The historian Thiers here stops, and then proceeds to give an account of the measures which Vergniaud proposed, discontinuing his analysis of the speech; but when you come to look at the appendix of Bertrand, you will find the remainder of this terrible harangue, not less powerful nor less eloquent than that part which preceded it. I have, however, pointed out the whole to your curiosity, and I cannot dwell upon it much longer. Knowing as you now do the particulars of the mission of Mallet du Pan, and what really was passing between the king and the allied sovereigns, there were several observations made by Vergniaud, that you will perceive were of a fearful nature.
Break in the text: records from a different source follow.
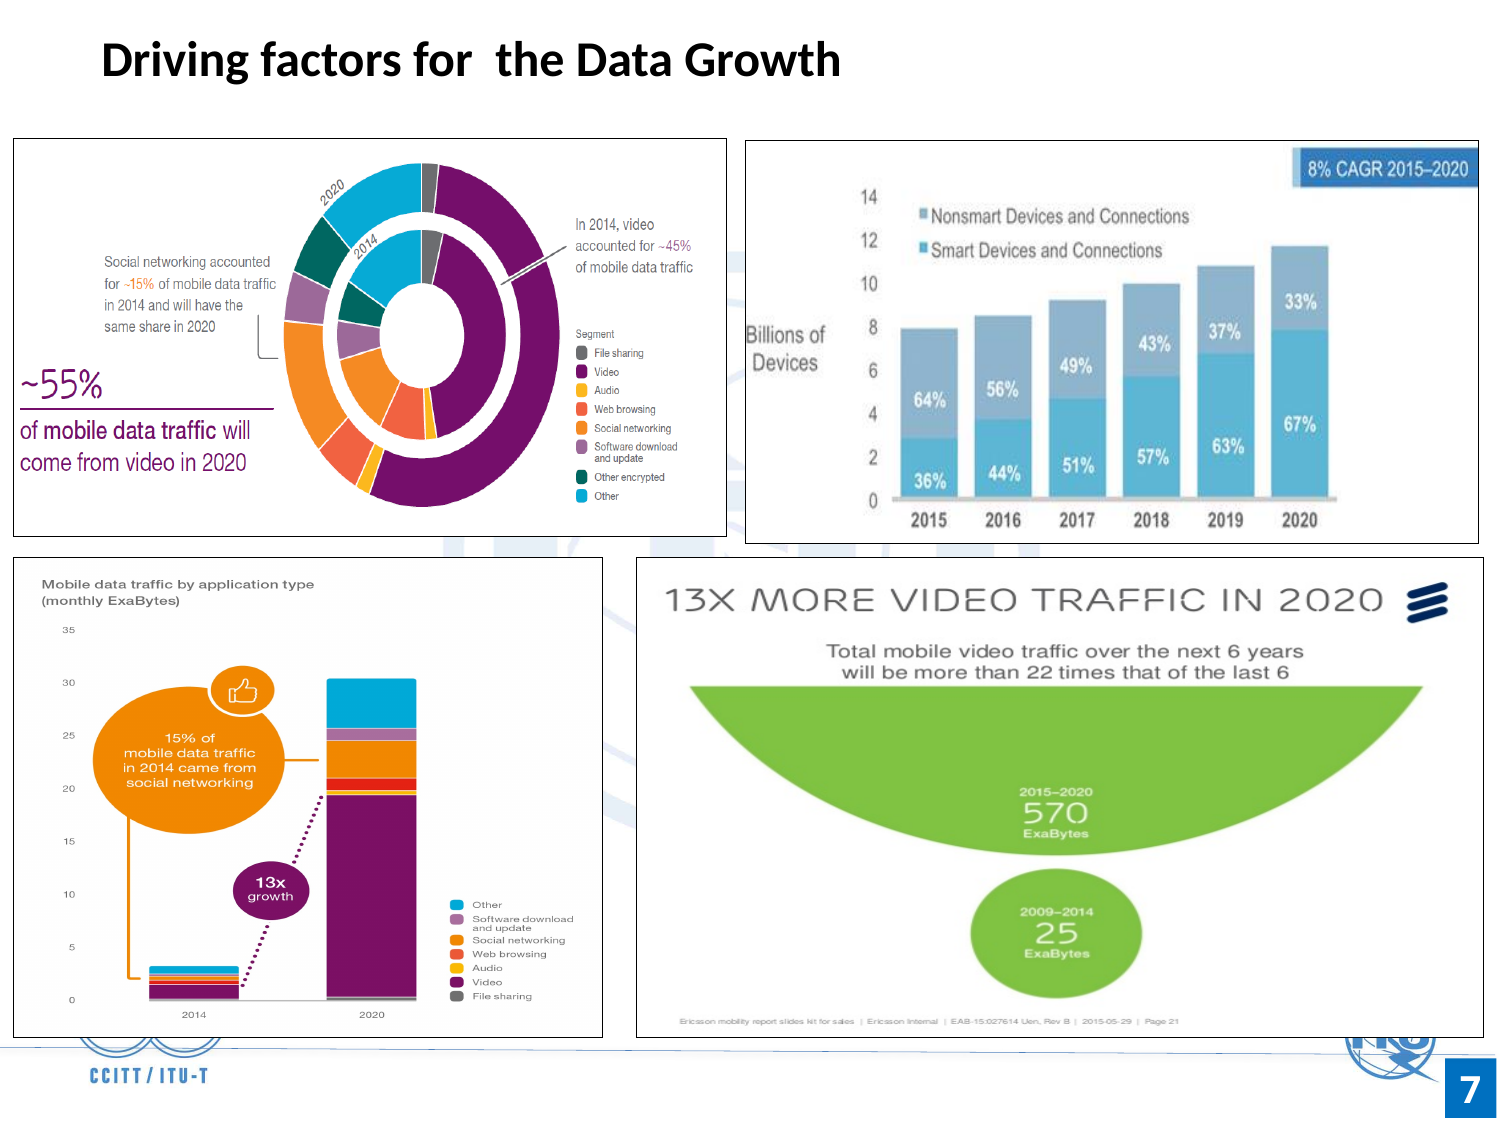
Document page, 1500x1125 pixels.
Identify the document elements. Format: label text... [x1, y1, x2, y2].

text_box 7 [1445, 1062, 1497, 1118]
picture [0, 0, 1500, 1125]
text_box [0, 1047, 1496, 1056]
text_box Driving factors for the Data Growth [86, 19, 869, 95]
"As it is of consequence," said he, "to the personal safety of the king, as well as to the tranquillity of the realm, that his conduct should be no more encompassed with suspicions, as the most perfect openness in his movements and explanations can alone prevent the measures of extremity and the bloody contentions that such suspicions are fitted to produce, I shall propose a message to his majesty, which will apprize him of the truths I have been developing, which will show him that the system of neutrality which they seem to have wished him to adopt between Coblentz and France, would be in itself a treason, unworthy of the king of the French; that from his neutrality there would result to him no other glory than the deepest horror

on the part of the nation, and the most notorious contempt on the part of the conspirators against us; and that having already decided for France, he ought to proclaim aloud his unalterable resolution with her and her constitution to triumph or to fall."

Fearful expressions these! And again :-" You must declare the country in danger," said Vergniaud, "and you will see renewed the prodigies which have covered with glory so many of the nations of antiquity. Why are the French to be supposed less elevated than they? Will they not have objects equally sacred to defend? Is it not for their parents, their children and their wives, is it not for their country and for liberty, that they will have to contend? Has the lapse of ages, then, enfeebled in the human heart those sublime and tender affections, or has it enervated the courage which they inspire? No, no; doubtless they are as eternal as the nature from which they spring.

"But the declaration must be made. See you not the smile of our enemies here within, which announces to you the approach of the tyrants that have coalesced against you from without? Whence comes it that the constituted authorities are at variance with each other; that our armed force forgets that its very essence is obedience; that soldiers and that generals undertake to influence, and to carry along with them in their measures, the Legislative Body? Is it a military government that we wish established? We hear murmurs arise, and they are directed against the court; and who will venture to say they are unjust? The court is suspected of perfidious projects; and what traits are there in its conduct to show that such suspicions are unfounded? Popular movements are spoken of, and a law martial. The imagination is to be familiarized, then, to the shedding of the blood of the people. The palace of the king of the French is on a sudden to be changed into a fortress and a stronghold; and where, in the meantime, is the enemy, and against whom are pointed the cannons and the bayonets? The cohorts of our invaders are already, in their presumption, parcelling out our territory, and we are meanwhile divided among ourselves. Intrigue and perfidy are weaving their treasons; and when the Legislative Body opposes to their machinations decrees that, though rigorous, are necessary, an all-powerful hand interferes, and tears them to pieces. Our fortunes, our lives, and liberty itself is menaced; anarchy approaches; and despotism alone lifts up its head (though so long bowed down), enjoys our miseries, and waits only to devour its prey. Call, then, while it is yet time, call, I say, upon all Frenchmen to save their country.